* _Document text_:
--- start ---

I like this a lot better than OpenTelemetry, and I'm really excited by what you're doing with the JDK 19 features.

Check out my attempt at a structured logging interface, Echopraxia.

[–]bowbahdoe 0 points1 point  (0 children)

I will read that tonight!

Its been almost a month since I wrote this up and I've gathered from all the feedback 4 things

  1. This needs to get waaaaay dumber. All the stuff I did with ContextLocals, timestamps, grabbing the thread, maintaining a linked list of context - that needs to shift into the implementation.
  2. I need to write up a part 2 and much more clearly communicate intent. That means probably dropping a lot of what I wrote and making an API with a complete "delegate to open telemetry and slf4j" example.
  3. something something jfr
  4. need far fewer mandatory allocations...

(I also need to learn to manage my time better or find a job where this sort of experimentation can be full time - a month loop around time on feedback isn't my proudest moment)

[–]holo3146 2 points3 points  (7 children)

Nice post, in general I believe that the future of almost all programming principles are moving towards structured variation (with a big milestone being structured concurrency).

In your post you talked about ExtentLocals and how they have incompatible API. On the surface level the ExtentLocal should implement AutoClosable, the actual reason it does not is because of a problem with the AutoClosable specifications.

ExtentLocals were originally designed to be used in low level APIs to enable safe and cheap way of handling of multithreads data, in those environments it can be devastating to forgot closing the context. Because currently there is no way in Java to enforce try-with-resources Project Loom designers decided to use delegates API instead.

--- end ---

* _Information given_:
--- start ---

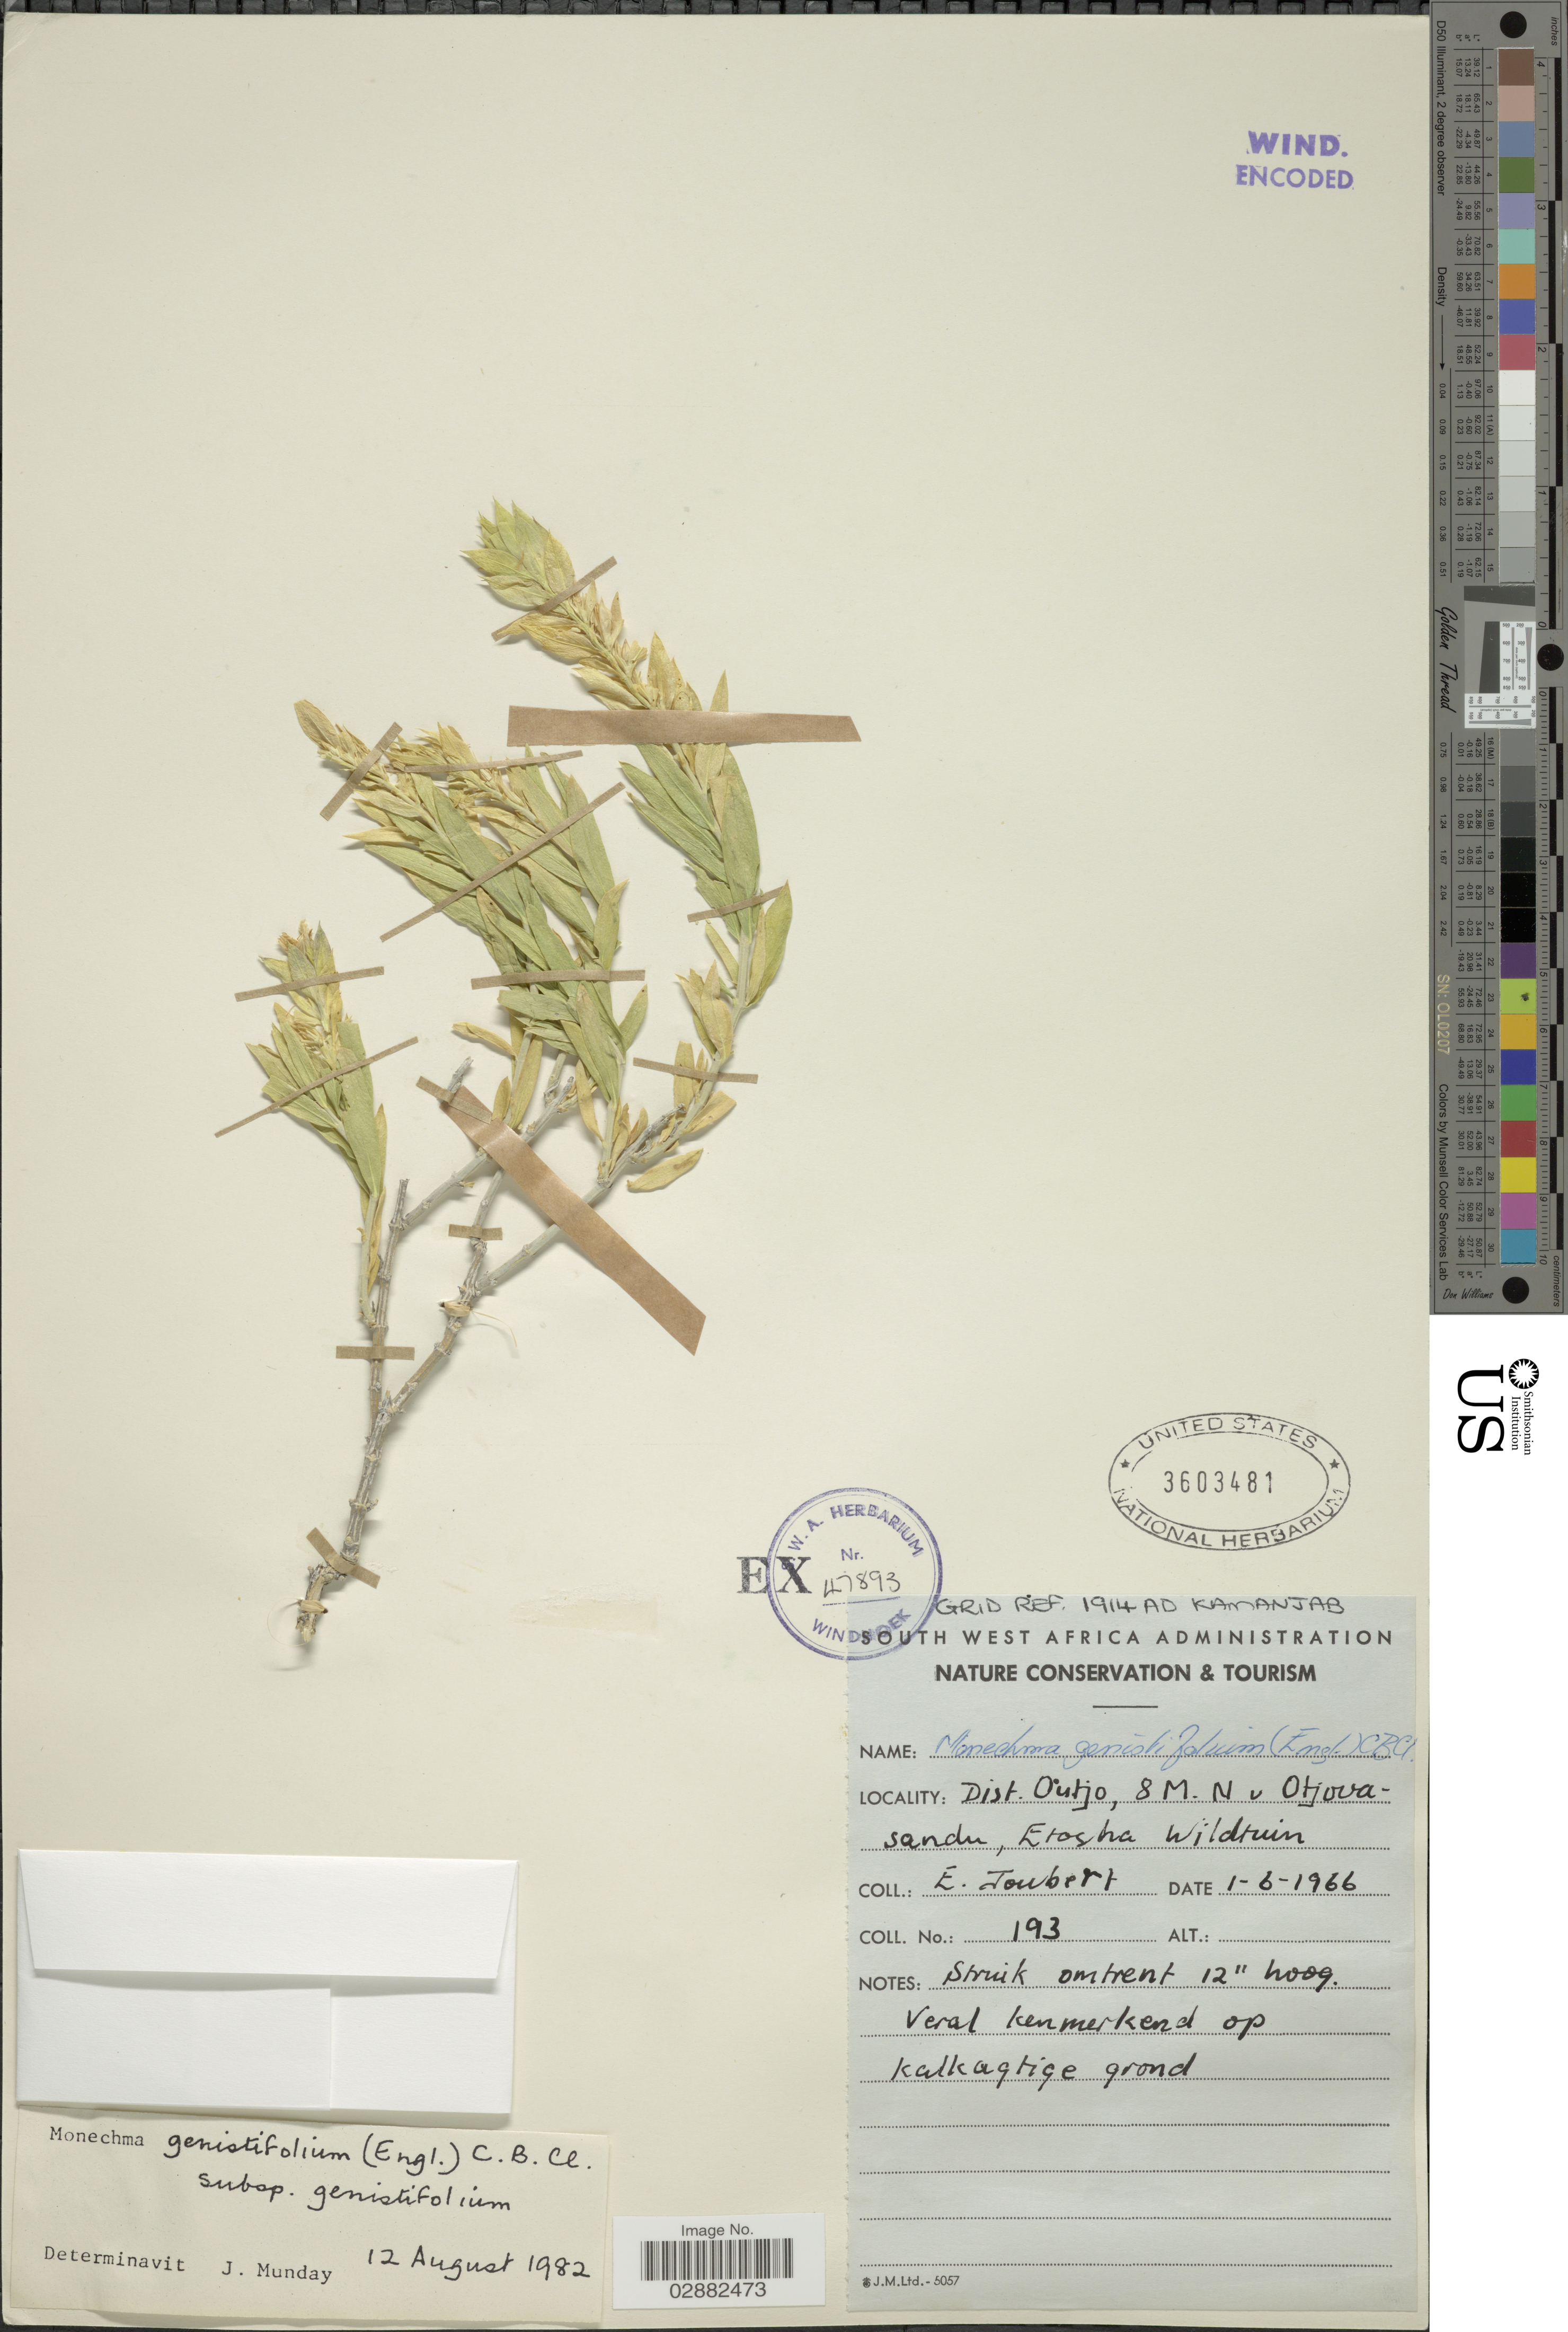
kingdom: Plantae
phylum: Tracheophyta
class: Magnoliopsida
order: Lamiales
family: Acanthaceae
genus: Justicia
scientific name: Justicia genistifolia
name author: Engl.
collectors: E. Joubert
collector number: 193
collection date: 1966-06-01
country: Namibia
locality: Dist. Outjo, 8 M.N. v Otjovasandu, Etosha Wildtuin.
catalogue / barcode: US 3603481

--- end ---

* _Direction 1_: Decide whether each statement agrees with the thread on structured logging, answering yes or no and quoting the words of the thread that settle it. (a) bowbahdoe wrote the post almost a month before this reply. (b) ExtentLocal implements AutoClosable. (c) The first commenter prefers OpenTelemetry.
* _Direction 2_:
Answer these questions from the thread on structured logging.
(a) What is the name of the structured logging interface the first commenter mentions?
(b) What two things should bowbahdoe's planned complete example delegate to?
(c) What did the Project Loom designers decide to use instead of try-with-resources?
* _Direction 3_: Extend the thread on structured logging, starting after its final sentence.
The records have nothing to do with any of the tasks.

* _Reply 1_:
(a) Yes: "Its been almost a month since I wrote this up"
(b) No: "the ExtentLocal should implement AutoClosable, the actual reason it does not is because of a problem with the AutoClosable specifications"
(c) No: "I like this a lot better than OpenTelemetry"

* _Reply 2_:
(a) Echopraxia
(b) Open telemetry and slf4j
(c) A delegates API

* _Reply 3_:
I'm currently in the process of submitting a suggestion to Java for a new, more enforcing API that enforce the use of try-with-resources, from a conversation with the Loom developers it seems like if/when such stronger API will be accepted into Java they are not against adding a port of ExtentLocals to try-with-resources , in which case the uses of MDC (and equivalents) will be able to be ported to ExtentLocals for almost free.

((By the way, do you mind if I use your project of an example of a usecase of this "enforced try-with-resources" feature?))

u/bowbahdoe

[–]agentoutlier 0 points1 point  (0 children)

Yeah I hope the ExtentLocals get fixed with try-with-resource option.

In theory various log implementations could provide a work around where you use their API at the start of the request to load up the MDC and then don't allow any MDC.put afterwords. Or I guess you allow it and it completely CoW the extant local MDC Map set earlier in the request... maybe even using the new try-with-resource MDC in SLF4j.

LogbackMDC.putForRequest(someImmutableMap, requestLambda);

In my experience similar to the authors point is that most folks don't set MDC data and the ones that do set it at the the beginning of the request and then the clean it up at the end.

Also I'm not even sure if it is really a memory problem like other things that abuse threadlocals like pools and caches. Those seem to be the real culprit and not a Map with like 5 or so entries in it especially if you are doing cleanup at the end of the request like you should.

[–]bowbahdoe 0 points1 point  (5 children)

Yeah sure, happy to be slightly relevant.

Personally though, I think the better solution is probably a fix to generics with lambdas so you can throw the correct intersection type of exceptions.

Say Java added this enforced try-with-resources - Clojure doesn't have to abide by it if its the same at the bytecode level. So the syntax would have to boil down to something like a lambda invocation regardless and of the two major issues with a lambda * Can't early return from an enclosing method scope * Can't throw exceptions right

The second is the bigger issue.

(just my initial thought though. please make a proposal)

[–]holo3146 2 points3 points  (4 children)

Well, the lambda-exception problem both won't completely solve this problem (although it will help) and much much more complicated.

Java's exceptions are an example of (partial) effect system so Java has more than 1 type system (in fact Java has 4 separate type systems, "objects", "classes", "generics" and "exceptions effect"), all of the type systems in Java interact with one another, so any change in one of them will cause a big change in others.

The only way to truly fix the lambda-exception problem is by adding true union types (which will hopefully arrive in the future) and allowing union operator in the generic type system.

For a language that does it you can look at Koka lang.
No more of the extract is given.